Keeping the system going requires, among other things, a certain amount of political skill. After all, the state keeps cutting its funding.
“In the 1980s we got roughly 50 percent of our revenues from state appropriation,” Spaulding said. “It's now down to 15 or 16 percent.”
The VSCS might now have the dubious distinction of getting one of the lowest amounts of state support in the country. But Spaulding points out it is still funded to the tune of $29 million a year.
“We should be getting a lot more,” Spaulding said. “But you would have to have a pretty big endowment to throw off $29 million every year.”
No matter how dire the situation, don't expect the state to “ride to the rescue,” Spaulding said.
“Yes, part of our strategy is to get additional revenue out of the state,” he said. “But you know, around this country, higher education is receiving less funding. And I cannot in good conscience pin the hopes for the future of the Vermont State College System on changing that. We're going to need their help but we have to do it ourselves.”
In the meantime, low state funding means high tuition.
“We have some of the highest public tuition in the country,” Spaulding said. “It's getting to be more and more common that we will hear from Vermonters who would like to go to one of their state colleges but are going out of state, even to independent colleges, because it's cheaper. That's wrong. That's counterproductive on every front. But that's one of the realities we face.”
The state colleges are economic drivers for their areas, Spaulding pointed out.
“Where would Johnson and Lyndonville be without Lyndon State and Johnson State?” Spaulding asked. “Now we have the Northern Vermont University. Or where would Rutland be without Castleton? Where would Newport be without a Community College of Vermont located there?
“So we're not only critical for the larger state economy for helping to bend the curve of social services by providing people with post-secondary education, but we provide individual Vermonters with opportunities that they wouldn't otherwise have. And we're the economic and social hub for a lot of rural parts of the state.”
Around for the long run
Declining birth rates now mean fewer college students down the road, Spaulding said. And the demographics are going to get worse.
“A lot of prognosticators are thinking that a lot of colleges are going to close in the coming years,” Spaulding said. “And some experts think that's starting to happen now.

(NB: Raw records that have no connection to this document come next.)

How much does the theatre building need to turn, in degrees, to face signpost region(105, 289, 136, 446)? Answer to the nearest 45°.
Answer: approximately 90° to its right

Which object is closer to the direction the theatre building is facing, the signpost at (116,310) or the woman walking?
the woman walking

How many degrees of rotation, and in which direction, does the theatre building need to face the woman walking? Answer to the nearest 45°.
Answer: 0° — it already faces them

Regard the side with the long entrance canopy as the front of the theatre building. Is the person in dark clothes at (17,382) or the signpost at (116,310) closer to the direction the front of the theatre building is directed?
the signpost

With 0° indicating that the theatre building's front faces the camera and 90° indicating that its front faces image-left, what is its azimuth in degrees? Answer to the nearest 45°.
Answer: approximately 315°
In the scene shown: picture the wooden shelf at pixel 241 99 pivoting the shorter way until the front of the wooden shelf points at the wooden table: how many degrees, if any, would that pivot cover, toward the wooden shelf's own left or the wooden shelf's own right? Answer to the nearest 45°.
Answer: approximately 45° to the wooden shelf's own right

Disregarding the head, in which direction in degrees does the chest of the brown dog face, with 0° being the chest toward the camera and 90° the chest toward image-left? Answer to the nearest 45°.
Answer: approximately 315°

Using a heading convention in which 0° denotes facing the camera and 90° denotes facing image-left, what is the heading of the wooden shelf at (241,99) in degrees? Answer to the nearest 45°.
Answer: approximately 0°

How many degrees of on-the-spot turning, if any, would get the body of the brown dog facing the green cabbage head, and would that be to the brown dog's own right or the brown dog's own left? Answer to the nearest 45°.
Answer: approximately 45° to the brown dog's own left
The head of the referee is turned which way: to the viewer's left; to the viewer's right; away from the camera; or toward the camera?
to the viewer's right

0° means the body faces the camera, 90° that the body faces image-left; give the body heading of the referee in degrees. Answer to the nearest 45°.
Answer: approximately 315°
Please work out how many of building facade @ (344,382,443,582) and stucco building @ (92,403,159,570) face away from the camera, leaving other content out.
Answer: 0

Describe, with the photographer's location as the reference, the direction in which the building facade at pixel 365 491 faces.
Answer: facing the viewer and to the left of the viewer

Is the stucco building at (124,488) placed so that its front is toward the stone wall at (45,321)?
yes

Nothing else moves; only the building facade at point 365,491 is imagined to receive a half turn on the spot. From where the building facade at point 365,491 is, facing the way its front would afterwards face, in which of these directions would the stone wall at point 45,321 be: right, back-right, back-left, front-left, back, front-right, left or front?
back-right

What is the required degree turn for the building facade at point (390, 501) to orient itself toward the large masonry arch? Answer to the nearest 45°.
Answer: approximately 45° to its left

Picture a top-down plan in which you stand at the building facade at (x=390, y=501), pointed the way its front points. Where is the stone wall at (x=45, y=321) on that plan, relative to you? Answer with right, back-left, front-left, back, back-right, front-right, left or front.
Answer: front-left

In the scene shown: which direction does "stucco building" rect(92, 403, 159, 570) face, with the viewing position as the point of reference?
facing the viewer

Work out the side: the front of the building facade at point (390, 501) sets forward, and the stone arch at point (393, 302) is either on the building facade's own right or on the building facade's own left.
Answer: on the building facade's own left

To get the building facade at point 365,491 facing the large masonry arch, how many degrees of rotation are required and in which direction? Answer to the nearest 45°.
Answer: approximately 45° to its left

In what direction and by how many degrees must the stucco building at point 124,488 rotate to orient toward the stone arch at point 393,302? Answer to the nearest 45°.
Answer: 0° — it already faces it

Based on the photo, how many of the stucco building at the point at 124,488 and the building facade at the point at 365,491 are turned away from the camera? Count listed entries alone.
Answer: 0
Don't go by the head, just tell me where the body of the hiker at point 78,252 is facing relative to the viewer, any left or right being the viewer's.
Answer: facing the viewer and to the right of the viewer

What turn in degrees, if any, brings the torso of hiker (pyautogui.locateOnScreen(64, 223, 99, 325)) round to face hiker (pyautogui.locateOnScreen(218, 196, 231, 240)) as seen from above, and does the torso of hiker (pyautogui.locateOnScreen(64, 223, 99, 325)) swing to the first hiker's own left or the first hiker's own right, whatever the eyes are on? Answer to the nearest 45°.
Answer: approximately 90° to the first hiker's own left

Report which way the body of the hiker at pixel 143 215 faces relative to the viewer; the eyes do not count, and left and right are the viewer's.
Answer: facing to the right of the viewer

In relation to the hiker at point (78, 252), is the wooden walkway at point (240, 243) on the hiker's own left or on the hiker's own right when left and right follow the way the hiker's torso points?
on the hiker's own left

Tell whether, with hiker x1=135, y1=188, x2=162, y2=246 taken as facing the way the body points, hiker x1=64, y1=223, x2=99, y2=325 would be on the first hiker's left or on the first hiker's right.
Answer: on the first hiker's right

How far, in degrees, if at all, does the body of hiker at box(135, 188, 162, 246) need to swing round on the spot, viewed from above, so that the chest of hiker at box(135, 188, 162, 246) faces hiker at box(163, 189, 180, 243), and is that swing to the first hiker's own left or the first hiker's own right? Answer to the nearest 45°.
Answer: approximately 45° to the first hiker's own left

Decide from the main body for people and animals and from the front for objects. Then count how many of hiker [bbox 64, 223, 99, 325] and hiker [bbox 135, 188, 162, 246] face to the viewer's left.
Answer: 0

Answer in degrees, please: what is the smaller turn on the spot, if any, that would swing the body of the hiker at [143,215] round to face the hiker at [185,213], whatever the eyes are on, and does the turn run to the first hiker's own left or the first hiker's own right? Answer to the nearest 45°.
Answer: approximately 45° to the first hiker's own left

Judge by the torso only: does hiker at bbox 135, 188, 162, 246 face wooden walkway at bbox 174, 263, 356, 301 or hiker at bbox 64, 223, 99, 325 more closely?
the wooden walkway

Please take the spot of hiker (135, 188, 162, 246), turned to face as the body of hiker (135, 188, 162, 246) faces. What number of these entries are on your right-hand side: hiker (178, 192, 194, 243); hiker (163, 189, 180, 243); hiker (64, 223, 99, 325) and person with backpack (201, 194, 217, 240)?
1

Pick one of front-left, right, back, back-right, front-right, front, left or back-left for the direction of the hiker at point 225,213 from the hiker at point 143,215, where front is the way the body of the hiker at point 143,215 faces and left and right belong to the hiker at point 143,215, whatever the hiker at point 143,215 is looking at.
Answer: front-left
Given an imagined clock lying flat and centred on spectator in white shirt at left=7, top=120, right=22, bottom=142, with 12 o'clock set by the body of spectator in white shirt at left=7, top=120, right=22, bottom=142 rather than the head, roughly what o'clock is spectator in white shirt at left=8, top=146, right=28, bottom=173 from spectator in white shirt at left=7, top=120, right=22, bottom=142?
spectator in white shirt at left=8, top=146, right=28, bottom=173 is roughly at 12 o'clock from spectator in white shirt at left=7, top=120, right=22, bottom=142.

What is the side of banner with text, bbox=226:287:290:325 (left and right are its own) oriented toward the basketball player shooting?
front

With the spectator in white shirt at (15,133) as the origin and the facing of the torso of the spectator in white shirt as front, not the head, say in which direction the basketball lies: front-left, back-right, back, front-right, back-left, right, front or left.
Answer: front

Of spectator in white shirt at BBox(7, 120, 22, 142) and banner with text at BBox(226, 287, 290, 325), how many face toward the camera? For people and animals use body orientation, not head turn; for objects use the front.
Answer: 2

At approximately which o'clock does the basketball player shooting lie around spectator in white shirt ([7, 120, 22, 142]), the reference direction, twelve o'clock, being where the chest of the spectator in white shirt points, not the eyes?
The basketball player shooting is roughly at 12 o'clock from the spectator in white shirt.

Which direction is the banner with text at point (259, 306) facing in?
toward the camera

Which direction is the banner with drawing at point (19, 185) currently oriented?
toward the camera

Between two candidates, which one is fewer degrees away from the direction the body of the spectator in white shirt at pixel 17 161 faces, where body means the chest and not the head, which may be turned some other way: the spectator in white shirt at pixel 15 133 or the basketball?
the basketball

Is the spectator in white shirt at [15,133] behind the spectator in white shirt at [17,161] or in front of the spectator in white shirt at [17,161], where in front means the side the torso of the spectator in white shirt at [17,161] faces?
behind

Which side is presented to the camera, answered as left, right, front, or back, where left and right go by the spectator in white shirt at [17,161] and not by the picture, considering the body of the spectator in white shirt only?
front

But we're not going to be one of them, by the way. None of our schools are going to close.
“I would say to people, 'Look, you know, I can't tell you whether Community College of Vermont is going to continue to have 12 locations. It may have 10 locations, or 15. But the Community College of Vermont is not going anywhere.
“Castleton isn't going anywhere. Northern Vermont University may have three campuses or two or maybe they'll just have one.

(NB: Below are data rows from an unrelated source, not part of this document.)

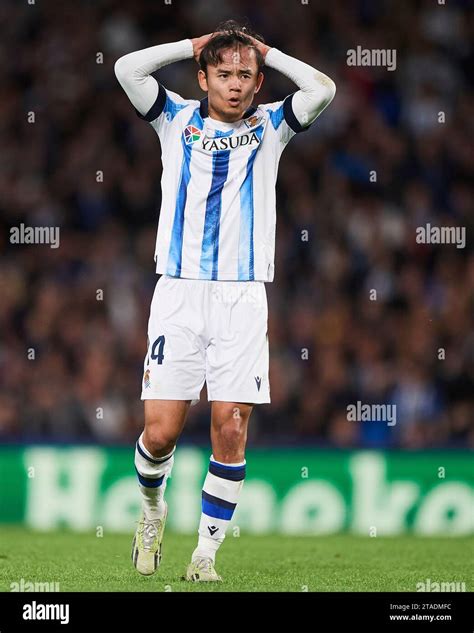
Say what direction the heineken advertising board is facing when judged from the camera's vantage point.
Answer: facing the viewer

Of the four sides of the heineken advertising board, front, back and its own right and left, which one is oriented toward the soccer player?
front

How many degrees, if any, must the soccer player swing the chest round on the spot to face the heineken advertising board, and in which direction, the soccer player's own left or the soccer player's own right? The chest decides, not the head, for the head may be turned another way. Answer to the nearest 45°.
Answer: approximately 180°

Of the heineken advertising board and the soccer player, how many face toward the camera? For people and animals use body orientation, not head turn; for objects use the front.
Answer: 2

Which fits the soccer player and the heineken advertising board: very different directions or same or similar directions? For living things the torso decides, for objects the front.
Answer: same or similar directions

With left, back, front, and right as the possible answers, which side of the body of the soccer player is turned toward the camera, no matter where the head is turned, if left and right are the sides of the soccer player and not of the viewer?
front
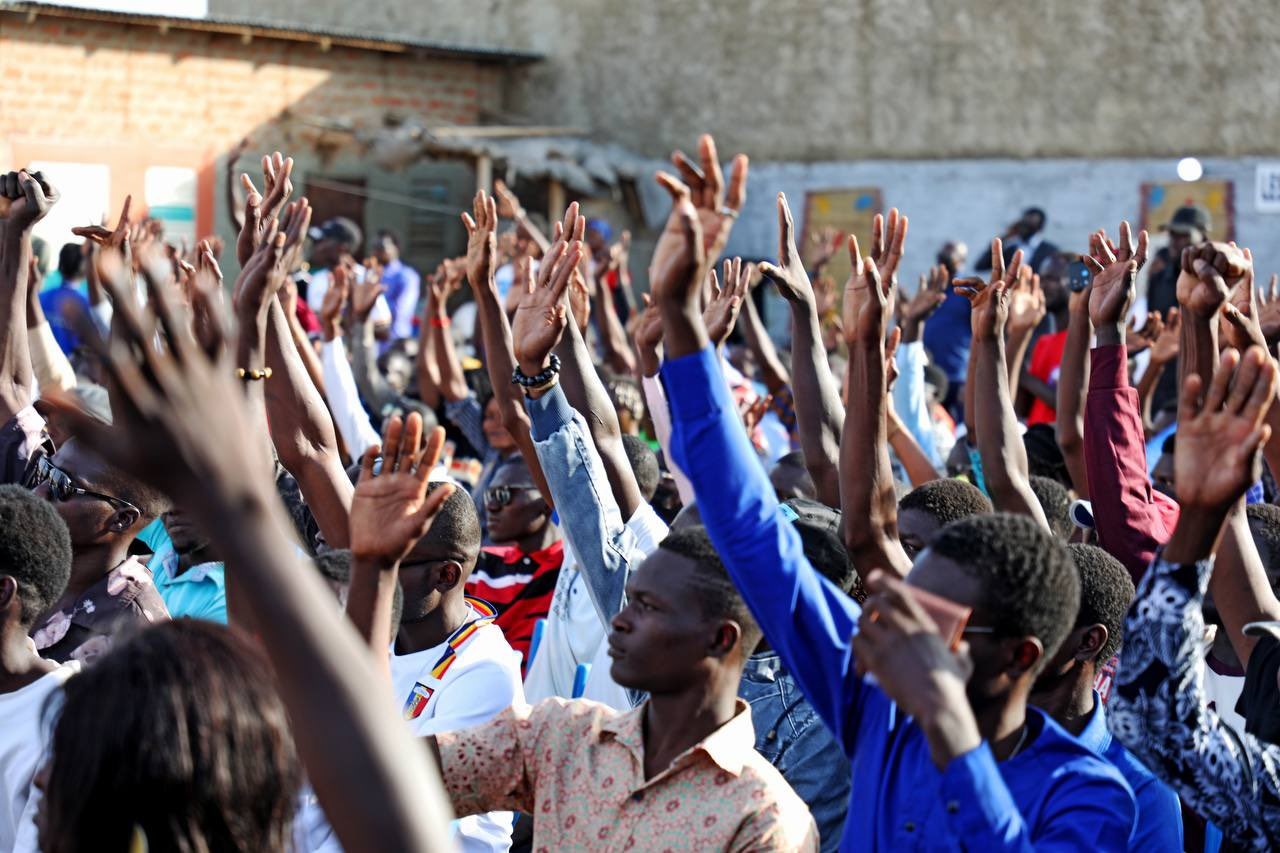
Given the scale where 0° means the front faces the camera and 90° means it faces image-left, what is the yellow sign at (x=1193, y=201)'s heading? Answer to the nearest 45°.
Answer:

“But Northern Vermont University will survive. So will Vermont Tech. Our mission is to make them thrive, not just survive.”
Some colleges are discounting their tuition in order to attract students.
“The average discount in independent colleges is about 50 percent,” Spaulding said. “How long they can stay in business, I don't know. Part of my strategy is going to be outlasting them.”
Competition is incredibly intense. One state over, the State University of New York offers close to free tuition for residents.
Despite all the challenges he faces as chancellor, Spaulding is reliably upbeat.
“We're not crumbling,” he said. “We're experiencing the same challenges that the other colleges and universities are. But I'm totally confident in our future.”
“The only thing that would really threaten our future would be if we just try to wait it out, or wait for the state to save us. Or wait for the world to get back to normal,” Spaulding said.
“We're not going to do that,” he said. “We're around for the long run. We have to be.”